党的十九大报告指出:乡村振兴,治理有效是基础,要加强农村基层基础工作,健全和创新村党组织领导的充满活力的村民自治机制。改革开放以来,在市场经济条件下,我国逐步形成农村“乡政村治”的治理结构和农户“半耕半工”的生计结构,随之而来的制度供给不足导致乡村治理和发展的诸多困境,成为制约我国乡村振兴和新型城镇化发展的重要原因。实际上在我国社会转型期,随着城镇化、工业化发展对农村资源不断“抽离”与“输入”交互作用,乡村治理与发展问题已经处于由变迁中的权力格局、要素重组与价值创造、传统文化与现代理念等因素所构成的一个新的发展阶段之中,适应新阶段、新战略的需要,乡村治理与发展迫切需要从理论上开拓具有更具合理性的解释框架,以总结并指导具有生命力的制度创新与实践。基于此,本文根据乡村振兴的未来取向和多维复合性,在“权力的文化网络”基础上,尝试提出对策性、建构性的“资源的文化网络”分析框架,以重构乡村治理体系。

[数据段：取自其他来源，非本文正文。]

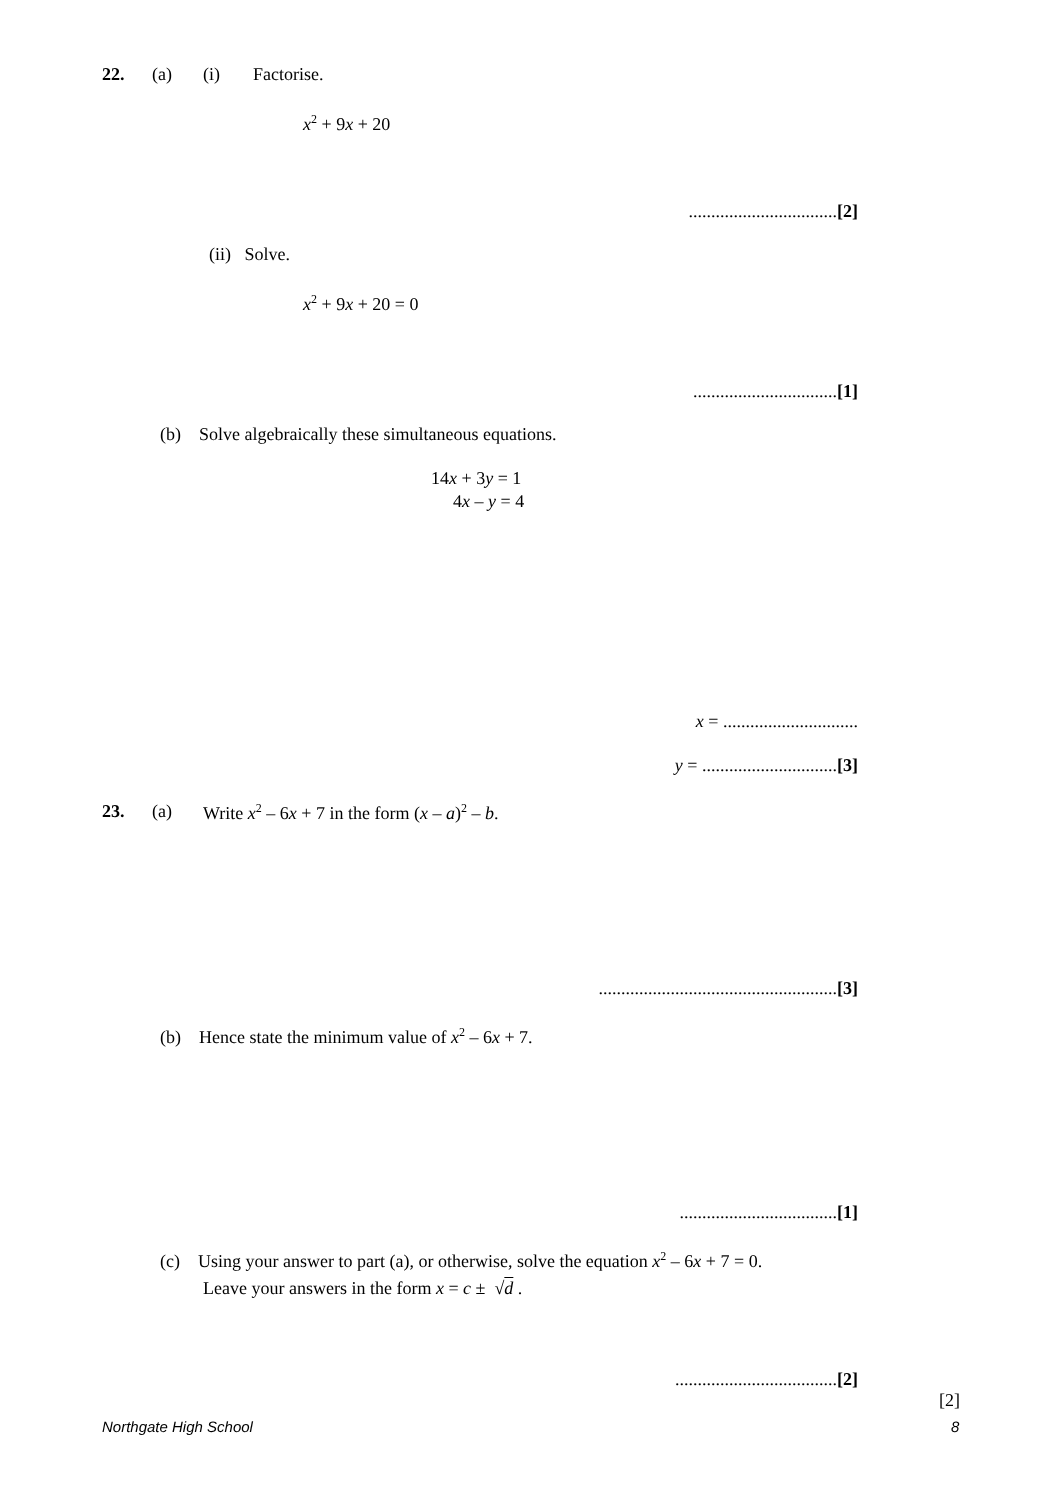22. (a) (i) Factorise.
x<sup>2</sup> + 9x + 20
.................................[2]
(ii) Solve.
x<sup>2</sup> + 9x + 20 = 0
................................[1]
(b) Solve algebraically these simultaneous equations.
14x + 3y = 1
4x – y = 4
x = ..............................
y = ..............................[3]
23. (a) Write x<sup>2</sup> – 6x + 7 in the form (x – a)<sup>2</sup> – b.
.....................................................[3]
(b) Hence state the minimum value of x<sup>2</sup> – 6x + 7.
...................................[1]
(c) Using your answer to part (a), or otherwise, solve the equation x<sup>2</sup> – 6x + 7 = 0.
Leave your answers in the form x = c ± √d .
....................................[2]
[2]
Northgate High School 8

  一、“权力的文化网络”:乡村治理分析框架的学术回顾
  “权力的文化网络”一词是由美籍学者杜赞奇提出的关于中国乡村社会权力结构形态的一个分析框架。杜赞奇在研究20世纪上半叶国家政权的扩张对华北乡村社会权力结构的影响、探讨中国国家政权与乡村社会之间的互动关系的过程中,基于福柯“知识—权力”关联理论以及有关解构分析和后现代主义的影响,①提出日常生活中诸如“象征符号、思想意识和价值观念本质上都是政治性的,从这个意义上来说,它们或者是统治机器的组成部分,或者是反叛者们的工具,或者二者兼具”②。因此,乡村社会中各种势力之间,对这些文化符号的争夺和利用就成为能否实际获得权力,进而控制社会基层的关键。正是针对乡村权力这样的构成形态,杜赞奇提出了“权力的文化网络”这一分析框架。
  1.“权力的文化网络”分析框架的涵义
  所谓“权力”是指个人、群体和组织通过包括暴力、强制、说服以及对原有权威和法统的继承等各种手段获得的使他人服从的能力。在乡村社会中,文化符号本身是不能够“单独”存在的,而是依附于一定的组织及其活动。因此政治权威的形成与作用从表象上来看就处在了由不同组织体系和象征规范所构成的框架“网络”之中。③这里的“组织体系”包括农民在生产、生活过程中所参与、依赖并形成的有关市场、宗教、宗族和水利控制等方面的组织以及各种非正式的人际关系网络,比如血缘姻亲、庇护人与被庇护人、传教者与信徒等所形成的各种关系体系。这里的“文化网络”是指各种“象征性规范”中的“文化”,是嵌入并内化在了乡村社会组织之中而被人们实际认同并遵守的象征性符号和规范,一般体现在宗教信仰、家族条规、乡村规约、亲戚纽带以及是非标准等内容中。“这种象征性价值赋予文化网络一种受人尊敬的权威,它反过来又激发人们的这种责任感、荣誉感——它与物质利益既相区别又相联系——从而促使人们在文化网络中追求领导地位。”④
  因此,“权力的文化网络”分析框架有助于从两个方向,即“由内而外”和“由外而内”来认识和把握乡村的权力结构形态。“由内而外”即从乡村社会内部自身的权力结构来看,这一“权力的文化网络”在乡村秩序的生成中提供了包括宗教信仰、家族情感和乡村人们所承认并受其约束的伦理标准和规范,并由此形成村民对权威的自觉认同。反过来说,“权力的文化网络”的存在也就意味着村庄权力的构成及其作用的发挥,实际上是在借助于这些特定的文化网络才能够实现,离开了这些文化网络中的组织及关系,权力便不能实际构成并发挥作用。⑤杜赞奇进一步认为,乡村中存在的组织关系很少是由同一性质的组织所组成的,而是通过各种性质和形式的组织错综交织而形成的一个个权力关系的“网结”。在现实表象上,这些权力关系的“网结”客观上汇聚了包括地方政权、家族、姻亲、宗教、民间组织等各式各样的利益主体,它们关于村庄权力层面上的斗争和竞争都是以这些“网结”为中心而展开的。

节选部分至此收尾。